**Supplied material:**
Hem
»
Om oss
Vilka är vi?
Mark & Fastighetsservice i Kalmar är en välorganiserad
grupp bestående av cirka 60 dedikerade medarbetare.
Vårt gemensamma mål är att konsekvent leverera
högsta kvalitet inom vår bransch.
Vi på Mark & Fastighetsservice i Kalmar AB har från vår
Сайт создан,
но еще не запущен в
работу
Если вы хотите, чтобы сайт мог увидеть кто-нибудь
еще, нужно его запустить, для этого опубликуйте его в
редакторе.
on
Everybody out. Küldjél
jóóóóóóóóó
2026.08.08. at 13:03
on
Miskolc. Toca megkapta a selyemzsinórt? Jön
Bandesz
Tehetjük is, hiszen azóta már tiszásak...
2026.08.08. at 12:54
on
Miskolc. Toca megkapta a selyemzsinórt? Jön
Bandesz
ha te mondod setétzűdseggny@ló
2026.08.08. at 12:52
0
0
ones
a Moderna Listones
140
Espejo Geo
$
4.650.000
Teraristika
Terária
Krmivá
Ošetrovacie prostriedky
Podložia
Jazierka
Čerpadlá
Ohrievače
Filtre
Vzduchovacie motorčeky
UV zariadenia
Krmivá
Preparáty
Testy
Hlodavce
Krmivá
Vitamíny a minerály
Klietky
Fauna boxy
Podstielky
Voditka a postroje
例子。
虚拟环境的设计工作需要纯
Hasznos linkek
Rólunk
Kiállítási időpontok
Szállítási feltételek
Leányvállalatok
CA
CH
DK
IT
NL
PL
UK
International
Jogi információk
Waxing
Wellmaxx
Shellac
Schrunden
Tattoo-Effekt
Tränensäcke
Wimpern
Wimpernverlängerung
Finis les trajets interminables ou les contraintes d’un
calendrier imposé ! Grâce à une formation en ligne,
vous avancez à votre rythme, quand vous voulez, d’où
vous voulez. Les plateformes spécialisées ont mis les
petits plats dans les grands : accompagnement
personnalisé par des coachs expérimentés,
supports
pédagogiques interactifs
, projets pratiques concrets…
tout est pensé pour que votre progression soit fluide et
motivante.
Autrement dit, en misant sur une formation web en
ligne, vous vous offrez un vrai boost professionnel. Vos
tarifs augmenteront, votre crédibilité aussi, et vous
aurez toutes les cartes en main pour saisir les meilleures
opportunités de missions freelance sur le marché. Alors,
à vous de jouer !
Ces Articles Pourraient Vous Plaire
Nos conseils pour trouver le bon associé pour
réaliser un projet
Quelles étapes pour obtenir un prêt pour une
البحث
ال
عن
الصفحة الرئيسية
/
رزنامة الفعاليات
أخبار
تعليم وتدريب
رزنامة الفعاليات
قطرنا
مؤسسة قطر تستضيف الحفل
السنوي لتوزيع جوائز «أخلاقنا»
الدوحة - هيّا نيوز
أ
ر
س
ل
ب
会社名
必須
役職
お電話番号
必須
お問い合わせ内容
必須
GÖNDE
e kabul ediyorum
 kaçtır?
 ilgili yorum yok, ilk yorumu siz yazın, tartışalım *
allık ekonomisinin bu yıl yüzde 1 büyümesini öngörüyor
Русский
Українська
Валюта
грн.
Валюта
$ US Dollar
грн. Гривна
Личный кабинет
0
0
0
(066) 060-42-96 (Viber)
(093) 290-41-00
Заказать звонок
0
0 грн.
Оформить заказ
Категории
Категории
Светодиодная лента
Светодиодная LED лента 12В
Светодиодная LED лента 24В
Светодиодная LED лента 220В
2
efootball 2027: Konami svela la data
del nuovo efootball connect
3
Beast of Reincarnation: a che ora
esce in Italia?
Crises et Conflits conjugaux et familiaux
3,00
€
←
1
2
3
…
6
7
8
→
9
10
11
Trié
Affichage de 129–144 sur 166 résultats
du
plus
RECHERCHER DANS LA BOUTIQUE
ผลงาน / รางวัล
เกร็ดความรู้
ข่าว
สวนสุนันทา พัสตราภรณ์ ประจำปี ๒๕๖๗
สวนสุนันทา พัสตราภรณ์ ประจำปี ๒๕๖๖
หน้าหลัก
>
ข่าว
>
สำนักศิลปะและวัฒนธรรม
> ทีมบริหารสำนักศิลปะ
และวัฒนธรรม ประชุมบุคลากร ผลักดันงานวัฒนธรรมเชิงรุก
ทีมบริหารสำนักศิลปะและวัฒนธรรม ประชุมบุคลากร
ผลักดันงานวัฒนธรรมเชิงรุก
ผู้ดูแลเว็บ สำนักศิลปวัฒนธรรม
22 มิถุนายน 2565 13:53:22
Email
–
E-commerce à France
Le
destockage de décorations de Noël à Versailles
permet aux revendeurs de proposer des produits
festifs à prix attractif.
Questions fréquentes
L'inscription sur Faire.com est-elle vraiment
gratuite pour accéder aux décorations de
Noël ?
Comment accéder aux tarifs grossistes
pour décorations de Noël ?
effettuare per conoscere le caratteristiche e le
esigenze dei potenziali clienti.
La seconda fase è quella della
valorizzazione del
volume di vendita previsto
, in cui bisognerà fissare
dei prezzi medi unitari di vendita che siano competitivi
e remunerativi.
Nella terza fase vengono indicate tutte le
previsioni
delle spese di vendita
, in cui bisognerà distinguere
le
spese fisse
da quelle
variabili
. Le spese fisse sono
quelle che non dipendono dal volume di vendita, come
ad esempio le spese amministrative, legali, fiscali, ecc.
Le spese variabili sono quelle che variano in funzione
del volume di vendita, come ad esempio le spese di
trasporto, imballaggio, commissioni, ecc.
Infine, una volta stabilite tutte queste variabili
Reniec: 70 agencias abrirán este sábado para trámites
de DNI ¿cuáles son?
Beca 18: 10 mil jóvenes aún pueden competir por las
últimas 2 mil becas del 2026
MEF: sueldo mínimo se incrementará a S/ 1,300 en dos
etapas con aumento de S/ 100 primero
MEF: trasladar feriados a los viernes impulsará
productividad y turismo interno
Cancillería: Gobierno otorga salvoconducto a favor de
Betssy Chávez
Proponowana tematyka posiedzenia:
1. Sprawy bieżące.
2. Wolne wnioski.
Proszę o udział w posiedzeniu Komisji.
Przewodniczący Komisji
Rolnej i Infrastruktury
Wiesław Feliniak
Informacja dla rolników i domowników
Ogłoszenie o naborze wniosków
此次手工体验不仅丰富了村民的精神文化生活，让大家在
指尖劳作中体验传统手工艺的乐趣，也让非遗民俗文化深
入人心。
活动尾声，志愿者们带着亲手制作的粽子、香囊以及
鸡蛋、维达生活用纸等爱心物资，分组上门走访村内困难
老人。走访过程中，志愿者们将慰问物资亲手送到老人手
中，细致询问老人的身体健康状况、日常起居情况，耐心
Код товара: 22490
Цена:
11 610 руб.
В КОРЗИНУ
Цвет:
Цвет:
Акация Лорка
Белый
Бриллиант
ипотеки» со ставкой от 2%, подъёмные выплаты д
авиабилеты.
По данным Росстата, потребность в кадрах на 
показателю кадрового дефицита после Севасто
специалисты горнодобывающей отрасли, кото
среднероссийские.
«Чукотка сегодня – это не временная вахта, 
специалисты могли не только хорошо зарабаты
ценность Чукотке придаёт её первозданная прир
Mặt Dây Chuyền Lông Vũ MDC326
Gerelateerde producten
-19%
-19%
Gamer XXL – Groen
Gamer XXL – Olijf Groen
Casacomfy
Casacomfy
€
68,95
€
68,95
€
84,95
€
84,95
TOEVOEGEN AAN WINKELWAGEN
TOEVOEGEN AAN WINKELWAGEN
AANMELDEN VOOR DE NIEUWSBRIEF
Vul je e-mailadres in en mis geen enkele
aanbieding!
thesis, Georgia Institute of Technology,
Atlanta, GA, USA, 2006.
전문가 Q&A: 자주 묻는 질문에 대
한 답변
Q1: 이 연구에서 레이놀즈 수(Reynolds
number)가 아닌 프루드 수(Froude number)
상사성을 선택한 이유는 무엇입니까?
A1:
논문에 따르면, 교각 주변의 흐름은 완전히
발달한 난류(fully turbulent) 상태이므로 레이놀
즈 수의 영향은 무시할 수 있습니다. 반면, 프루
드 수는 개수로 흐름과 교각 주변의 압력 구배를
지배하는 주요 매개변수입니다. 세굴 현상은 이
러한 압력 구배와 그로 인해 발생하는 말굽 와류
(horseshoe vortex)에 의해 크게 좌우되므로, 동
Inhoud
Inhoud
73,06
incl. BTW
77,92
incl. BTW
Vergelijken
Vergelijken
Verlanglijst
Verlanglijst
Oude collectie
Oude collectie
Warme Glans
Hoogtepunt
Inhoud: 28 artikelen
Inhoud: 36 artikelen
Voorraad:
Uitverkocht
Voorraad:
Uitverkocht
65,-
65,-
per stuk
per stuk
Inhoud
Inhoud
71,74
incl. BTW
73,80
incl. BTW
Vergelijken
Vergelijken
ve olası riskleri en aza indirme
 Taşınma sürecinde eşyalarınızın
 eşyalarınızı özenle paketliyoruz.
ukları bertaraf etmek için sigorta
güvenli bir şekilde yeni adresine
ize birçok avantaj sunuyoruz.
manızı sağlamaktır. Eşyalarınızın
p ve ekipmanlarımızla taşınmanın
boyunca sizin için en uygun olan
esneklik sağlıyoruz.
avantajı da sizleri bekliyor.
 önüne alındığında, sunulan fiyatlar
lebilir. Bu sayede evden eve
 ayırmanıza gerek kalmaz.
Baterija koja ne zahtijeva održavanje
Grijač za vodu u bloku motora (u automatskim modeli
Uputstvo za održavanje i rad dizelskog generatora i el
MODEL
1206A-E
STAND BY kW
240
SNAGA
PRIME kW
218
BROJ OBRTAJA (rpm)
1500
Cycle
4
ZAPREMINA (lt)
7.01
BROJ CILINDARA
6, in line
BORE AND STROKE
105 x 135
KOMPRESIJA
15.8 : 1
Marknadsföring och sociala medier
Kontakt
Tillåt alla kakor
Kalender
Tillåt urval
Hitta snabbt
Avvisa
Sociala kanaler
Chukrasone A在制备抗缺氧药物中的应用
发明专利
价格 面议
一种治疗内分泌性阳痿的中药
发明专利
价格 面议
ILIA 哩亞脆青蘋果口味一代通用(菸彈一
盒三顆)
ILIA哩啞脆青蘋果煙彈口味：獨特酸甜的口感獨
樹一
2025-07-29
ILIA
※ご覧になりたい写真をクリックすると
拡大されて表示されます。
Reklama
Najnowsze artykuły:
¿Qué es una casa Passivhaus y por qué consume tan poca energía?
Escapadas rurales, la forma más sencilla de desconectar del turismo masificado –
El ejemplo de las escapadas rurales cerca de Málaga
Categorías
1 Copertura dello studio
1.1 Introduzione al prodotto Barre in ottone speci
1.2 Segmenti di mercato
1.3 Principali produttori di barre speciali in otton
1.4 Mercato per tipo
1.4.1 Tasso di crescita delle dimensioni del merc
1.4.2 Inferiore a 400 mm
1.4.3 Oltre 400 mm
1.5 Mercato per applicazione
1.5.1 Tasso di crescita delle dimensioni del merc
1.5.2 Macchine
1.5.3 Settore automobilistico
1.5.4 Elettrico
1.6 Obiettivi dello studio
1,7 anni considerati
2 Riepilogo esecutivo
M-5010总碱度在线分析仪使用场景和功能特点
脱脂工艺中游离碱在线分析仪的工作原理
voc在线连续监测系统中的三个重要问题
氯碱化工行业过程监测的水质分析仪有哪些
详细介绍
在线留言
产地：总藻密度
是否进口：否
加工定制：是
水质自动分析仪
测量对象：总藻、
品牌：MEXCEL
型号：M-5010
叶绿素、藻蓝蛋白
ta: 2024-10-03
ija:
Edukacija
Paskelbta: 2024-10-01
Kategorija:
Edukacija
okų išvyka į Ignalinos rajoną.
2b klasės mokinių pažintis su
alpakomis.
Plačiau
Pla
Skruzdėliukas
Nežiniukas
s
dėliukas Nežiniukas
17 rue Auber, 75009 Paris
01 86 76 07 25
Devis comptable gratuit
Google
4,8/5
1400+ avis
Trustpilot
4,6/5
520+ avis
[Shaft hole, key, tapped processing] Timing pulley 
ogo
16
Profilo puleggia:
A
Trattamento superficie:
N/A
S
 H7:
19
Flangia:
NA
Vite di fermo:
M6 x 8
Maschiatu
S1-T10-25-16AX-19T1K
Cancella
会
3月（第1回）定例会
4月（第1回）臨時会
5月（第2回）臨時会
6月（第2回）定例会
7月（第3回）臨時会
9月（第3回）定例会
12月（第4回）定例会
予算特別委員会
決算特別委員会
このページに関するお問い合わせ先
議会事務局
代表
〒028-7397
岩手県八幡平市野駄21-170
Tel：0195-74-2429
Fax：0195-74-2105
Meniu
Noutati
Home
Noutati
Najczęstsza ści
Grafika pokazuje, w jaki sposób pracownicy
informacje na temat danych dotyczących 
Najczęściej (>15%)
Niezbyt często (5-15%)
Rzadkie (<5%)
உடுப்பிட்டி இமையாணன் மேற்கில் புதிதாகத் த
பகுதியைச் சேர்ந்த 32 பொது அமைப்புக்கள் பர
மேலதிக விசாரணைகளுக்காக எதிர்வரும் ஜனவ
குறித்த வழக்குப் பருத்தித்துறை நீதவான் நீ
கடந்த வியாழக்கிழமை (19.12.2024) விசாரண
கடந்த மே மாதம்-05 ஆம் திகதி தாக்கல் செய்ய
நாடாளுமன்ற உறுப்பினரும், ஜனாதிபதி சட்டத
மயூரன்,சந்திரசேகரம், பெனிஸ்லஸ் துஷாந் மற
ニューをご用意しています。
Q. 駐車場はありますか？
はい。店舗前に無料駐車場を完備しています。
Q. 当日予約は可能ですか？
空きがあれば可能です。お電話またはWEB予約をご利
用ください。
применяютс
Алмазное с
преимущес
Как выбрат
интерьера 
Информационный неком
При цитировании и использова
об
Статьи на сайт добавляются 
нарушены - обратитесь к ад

**Try it:** Copy the data line for line, from its first line through the line that contains "projets pratiques concrets…".

**Task output:**
Hem
»
Om oss
Vilka är vi?
Mark & Fastighetsservice i Kalmar är en välorganiserad
grupp bestående av cirka 60 dedikerade medarbetare.
Vårt gemensamma mål är att konsekvent leverera
högsta kvalitet inom vår bransch.
Vi på Mark & Fastighetsservice i Kalmar AB har från vår
Сайт создан,
но еще не запущен в
работу
Если вы хотите, чтобы сайт мог увидеть кто-нибудь
еще, нужно его запустить, для этого опубликуйте его в
редакторе.
on
Everybody out. Küldjél
jóóóóóóóóó
2026.08.08. at 13:03
on
Miskolc. Toca megkapta a selyemzsinórt? Jön
Bandesz
Tehetjük is, hiszen azóta már tiszásak...
2026.08.08. at 12:54
on
Miskolc. Toca megkapta a selyemzsinórt? Jön
Bandesz
ha te mondod setétzűdseggny@ló
2026.08.08. at 12:52
0
0
ones
a Moderna Listones
140
Espejo Geo
$
4.650.000
Teraristika
Terária
Krmivá
Ošetrovacie prostriedky
Podložia
Jazierka
Čerpadlá
Ohrievače
Filtre
Vzduchovacie motorčeky
UV zariadenia
Krmivá
Preparáty
Testy
Hlodavce
Krmivá
Vitamíny a minerály
Klietky
Fauna boxy
Podstielky
Voditka a postroje
例子。
虚拟环境的设计工作需要纯
Hasznos linkek
Rólunk
Kiállítási időpontok
Szállítási feltételek
Leányvállalatok
CA
CH
DK
IT
NL
PL
UK
International
Jogi információk
Waxing
Wellmaxx
Shellac
Schrunden
Tattoo-Effekt
Tränensäcke
Wimpern
Wimpernverlängerung
Finis les trajets interminables ou les contraintes d’un
calendrier imposé ! Grâce à une formation en ligne,
vous avancez à votre rythme, quand vous voulez, d’où
vous voulez. Les plateformes spécialisées ont mis les
petits plats dans les grands : accompagnement
personnalisé par des coachs expérimentés,
supports
pédagogiques interactifs
, projets pratiques concrets…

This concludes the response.